Available software modules to simulate human driving behaviour only cover specific aspects of human driving performance so far and do not cover the full spectrum of drivers with statistical data on the probability of certain behavioural patterns.
Therefore, proposed actions have to develop a probabilistic human behavioural model with the potential to cover all relevant aspects of human driving performance as well as the broad spectrum of drivers and influencing factors. A methodology will be needed to extract consistent data on human driving performance from different data sources (e.g. real traffic, simulator tests) and collect such data with the long-term objective of fully depicting the large variance of human driving behaviour in different situations, while respecting gender, age and other factors like disabilities and diversity criteria. Proposals should calibrate the parameters of the model with the help of this data, and develop a corresponding validation concept based on real-world experiments. Potential ethical issues will have to be considered, as tests with humans need to be carried out and their personal data will have to be captured. The model should be transparent, independent from proprietary software tools and easy to use.
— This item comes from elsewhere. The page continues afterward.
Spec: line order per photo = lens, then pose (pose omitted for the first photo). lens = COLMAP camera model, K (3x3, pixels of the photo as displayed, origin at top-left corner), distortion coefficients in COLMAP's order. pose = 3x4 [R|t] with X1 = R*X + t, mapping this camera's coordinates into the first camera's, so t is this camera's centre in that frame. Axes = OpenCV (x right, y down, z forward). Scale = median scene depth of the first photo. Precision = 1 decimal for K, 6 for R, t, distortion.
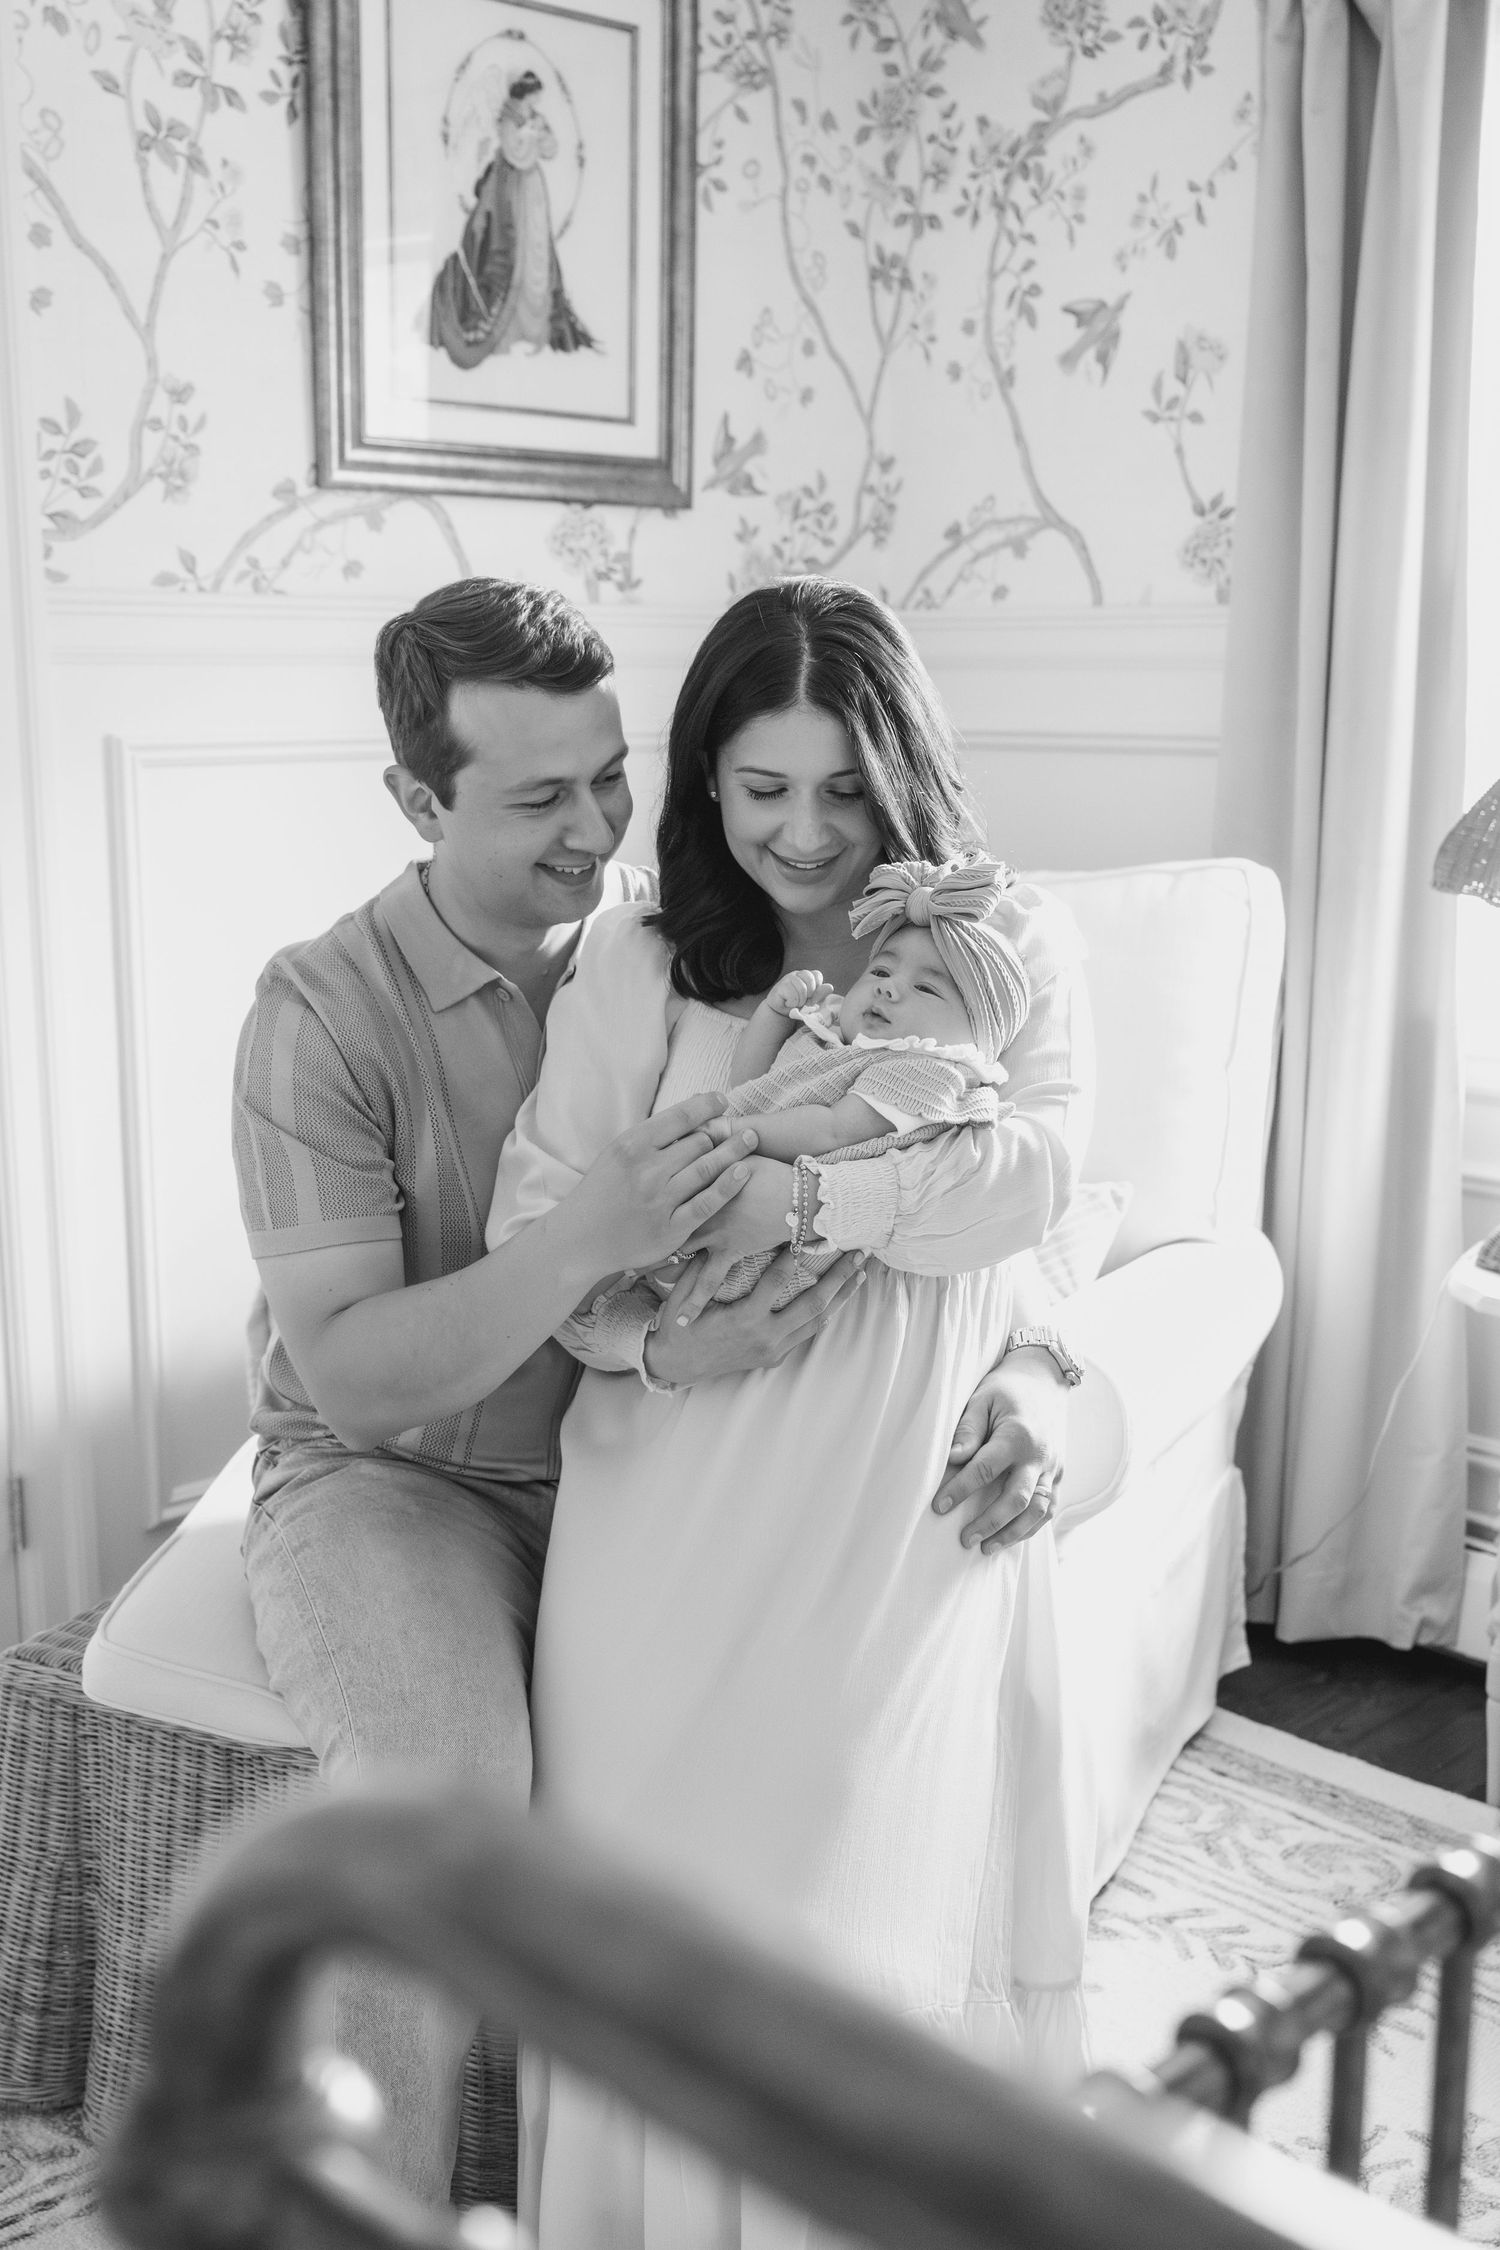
lens RADIAL K [[2587.6, 0, 750.0], [0, 2587.6, 1125.0], [0, 0, 1]] dist [0.012398, -0.015337]
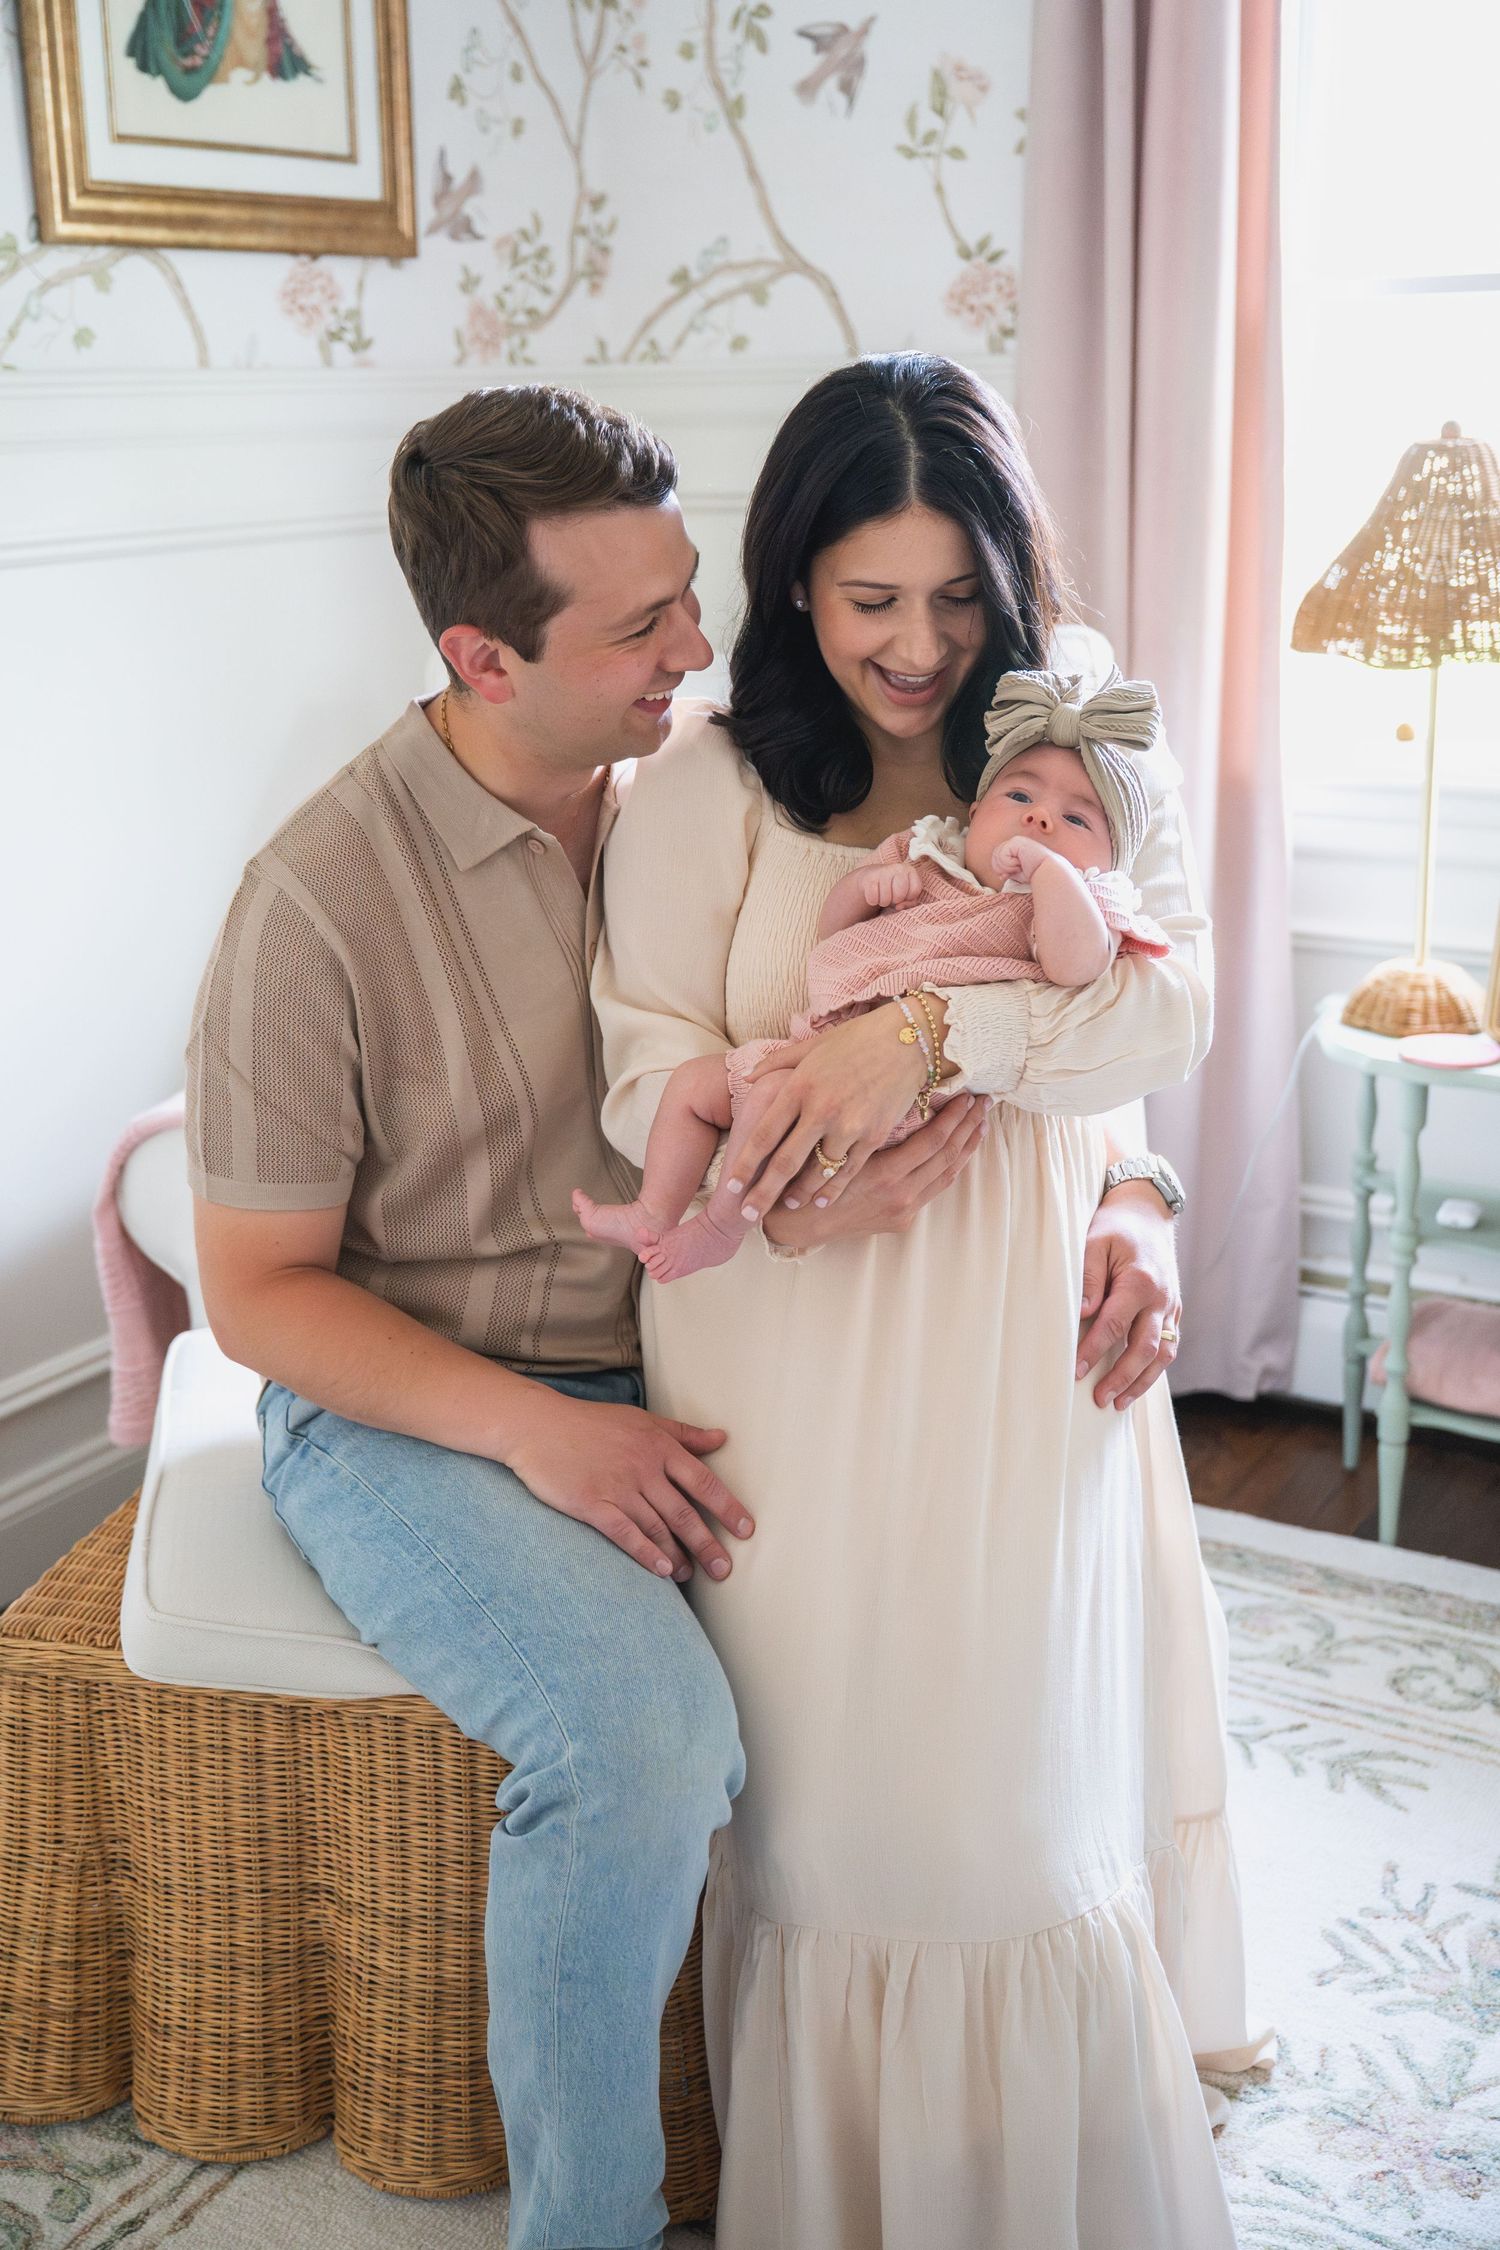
lens RADIAL K [[2585.8, 0, 832.4], [0, 2585.8, 1112.7], [0, 0, 1]] dist [0.006244, 0.003241]
pose [[0.964560, -0.094688, 0.246289, -0.139066], [0.069648, 0.991655, 0.108483, -0.030055], [-0.254506, -0.087485, 0.963106, 0.065601]]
It should be validated at least for selected fields of application with the perspective of extending these fields of application gradually and also simulating human behaviour in future scenarios of mixed traffic.
In order to achieve the expected outcomes, international cooperation is advised, in particular with projects or partners from the US, Japan, Canada, South Korea, Singapore, Australia.
This topic implements the co-programmed European Partnership on ‘Connected, Cooperative and Automated Mobility’ (CCAM).